Re: Accuracy problem in Mathematica
- To: mathgroup at smc.vnet.net
- Subject: [mg49107] Re: Accuracy problem in Mathematica
- From: "Steve Luttrell" <steve_usenet at _removemefirst_luttrell.org.uk>
- Date: Thu, 1 Jul 2004 05:26:01 -0400 (EDT)

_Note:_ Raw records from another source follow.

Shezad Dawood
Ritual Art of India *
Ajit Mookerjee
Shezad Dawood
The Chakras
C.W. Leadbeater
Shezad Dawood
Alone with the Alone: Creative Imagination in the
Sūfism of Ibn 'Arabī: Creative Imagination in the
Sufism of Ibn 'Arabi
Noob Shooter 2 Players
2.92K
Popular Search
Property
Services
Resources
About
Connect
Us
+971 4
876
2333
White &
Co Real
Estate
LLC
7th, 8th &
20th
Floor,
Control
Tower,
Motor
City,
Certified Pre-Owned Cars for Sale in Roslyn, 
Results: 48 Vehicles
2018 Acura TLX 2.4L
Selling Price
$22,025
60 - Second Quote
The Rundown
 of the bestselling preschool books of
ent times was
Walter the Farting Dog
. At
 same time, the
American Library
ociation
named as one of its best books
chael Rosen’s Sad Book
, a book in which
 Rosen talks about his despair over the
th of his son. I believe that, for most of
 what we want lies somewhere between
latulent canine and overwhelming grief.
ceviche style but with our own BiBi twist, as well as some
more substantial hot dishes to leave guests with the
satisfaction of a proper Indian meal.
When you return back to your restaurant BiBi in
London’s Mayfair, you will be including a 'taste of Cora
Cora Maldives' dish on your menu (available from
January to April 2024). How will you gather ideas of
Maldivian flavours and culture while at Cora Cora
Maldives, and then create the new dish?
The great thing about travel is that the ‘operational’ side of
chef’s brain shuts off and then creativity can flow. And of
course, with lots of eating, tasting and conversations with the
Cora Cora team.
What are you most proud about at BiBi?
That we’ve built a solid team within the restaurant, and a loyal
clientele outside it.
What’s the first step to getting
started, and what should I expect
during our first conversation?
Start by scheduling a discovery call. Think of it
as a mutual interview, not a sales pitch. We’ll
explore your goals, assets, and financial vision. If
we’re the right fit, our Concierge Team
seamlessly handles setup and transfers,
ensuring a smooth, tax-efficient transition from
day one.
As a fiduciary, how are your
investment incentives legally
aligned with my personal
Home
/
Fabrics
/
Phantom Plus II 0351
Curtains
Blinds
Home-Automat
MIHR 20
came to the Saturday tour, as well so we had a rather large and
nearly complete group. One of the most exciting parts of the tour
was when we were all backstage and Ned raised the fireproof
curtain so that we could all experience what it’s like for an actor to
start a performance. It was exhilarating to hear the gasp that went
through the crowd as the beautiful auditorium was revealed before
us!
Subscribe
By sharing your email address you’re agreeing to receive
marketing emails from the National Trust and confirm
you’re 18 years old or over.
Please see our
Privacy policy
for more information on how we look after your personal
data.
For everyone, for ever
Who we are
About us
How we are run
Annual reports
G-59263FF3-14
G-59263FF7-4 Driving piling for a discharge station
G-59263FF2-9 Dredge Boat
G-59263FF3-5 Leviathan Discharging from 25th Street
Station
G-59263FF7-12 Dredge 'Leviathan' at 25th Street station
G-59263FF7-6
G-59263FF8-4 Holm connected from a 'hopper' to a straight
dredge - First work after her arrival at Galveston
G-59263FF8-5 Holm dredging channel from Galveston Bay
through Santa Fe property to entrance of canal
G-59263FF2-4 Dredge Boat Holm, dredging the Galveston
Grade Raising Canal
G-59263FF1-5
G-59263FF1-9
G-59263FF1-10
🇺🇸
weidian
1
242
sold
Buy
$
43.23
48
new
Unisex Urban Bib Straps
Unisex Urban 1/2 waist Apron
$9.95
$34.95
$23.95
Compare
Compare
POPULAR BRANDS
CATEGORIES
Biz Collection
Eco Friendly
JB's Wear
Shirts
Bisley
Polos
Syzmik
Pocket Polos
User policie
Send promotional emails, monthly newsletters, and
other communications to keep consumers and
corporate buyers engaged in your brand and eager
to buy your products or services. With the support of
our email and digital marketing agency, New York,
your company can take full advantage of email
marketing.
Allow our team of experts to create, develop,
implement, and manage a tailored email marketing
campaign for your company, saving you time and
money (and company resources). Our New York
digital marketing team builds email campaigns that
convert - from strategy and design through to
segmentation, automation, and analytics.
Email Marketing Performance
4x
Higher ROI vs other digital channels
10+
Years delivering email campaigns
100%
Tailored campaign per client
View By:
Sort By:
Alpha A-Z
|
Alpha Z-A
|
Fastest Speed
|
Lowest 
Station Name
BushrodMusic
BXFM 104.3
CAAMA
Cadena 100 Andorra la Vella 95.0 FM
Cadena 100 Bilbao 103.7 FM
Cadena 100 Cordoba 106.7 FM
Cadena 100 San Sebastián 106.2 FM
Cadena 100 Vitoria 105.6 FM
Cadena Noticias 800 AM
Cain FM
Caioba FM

- References: <cbu21o$5ea$1@smc.vnet.net>
- Sender: owner-wri-mathgroup at wolfram.com
Mathematica knows how to explicitly sum this series. In Mathematica 5 the following input: 1/(1 - a^2)^n + Sum[((2*n - k - 1)!/((n - 1)!*(n - k)!*2^(2*n - k)))*(1/(1 + a)^k - 1/(1 - a)^k), {k, 1, n}] gives the following output (1 - a^2)^(-n) - (2^(1 - 2*n)*Pi*Csc[2*n*Pi]*(a*HypergeometricPFQRegularized[{1, 1 - n}, {2 - 2*n}, -(2/(a - 1))] + HypergeometricPFQRegularized[{1, 1 - n}, {2 - 2*n}, -(2/(a - 1))] + a*HypergeometricPFQRegularized[{1, 1 - n}, {2 - 2*n}, 2/(a + 1)] - HypergeometricPFQRegularized[{1, 1 - n}, {2 - 2*n}, 2/(a + 1)]))/((a - 1)*(a + 1)*(n - 1)!*Gamma[n]) I have not attempted to simplify this further. Steve Luttrell "aaaa" <aaa at huji.ac.il> wrote in message news:cbu21o$5ea$1 at smc.vnet.net... > Hello, > > I'm having a problem with a calculation in Mathematica which I can't > solve. I have an expression which I know to be (from analytical reasons) > always between 0 and 1. It's a function of a and n ( n being natural and > a rational) and it looks like this: > > 1/(1-a^2)^n + > > Sum[((2*n - k - 1)!/((n - 1)!*(n - k)!*2^(2*n - k)))*(1/(1 + a)^k - 1/(1 > - a)^k), {k, 1, n}] > > > > Let's say a=0.5. > > Now, when I try to calculate for small n, it's ok. When calculating for > large n's (around 400 and above) I'm starting to get wrong results (the > number not being between 0 and 1). The problem is that the first term > (the first line before the sum) is VERY VERY close to the negative of > the second term (the sum), and it's getting closer as n grows. When > using large n's, Mathematica says they are the same number or even that > the last term is bigger (which means the whole expression becomes > negative) - which is wrong. It's a matter of accuracy, and I'm not sure > how I can fix it. > > Can anybody help me? > > > > Itamar >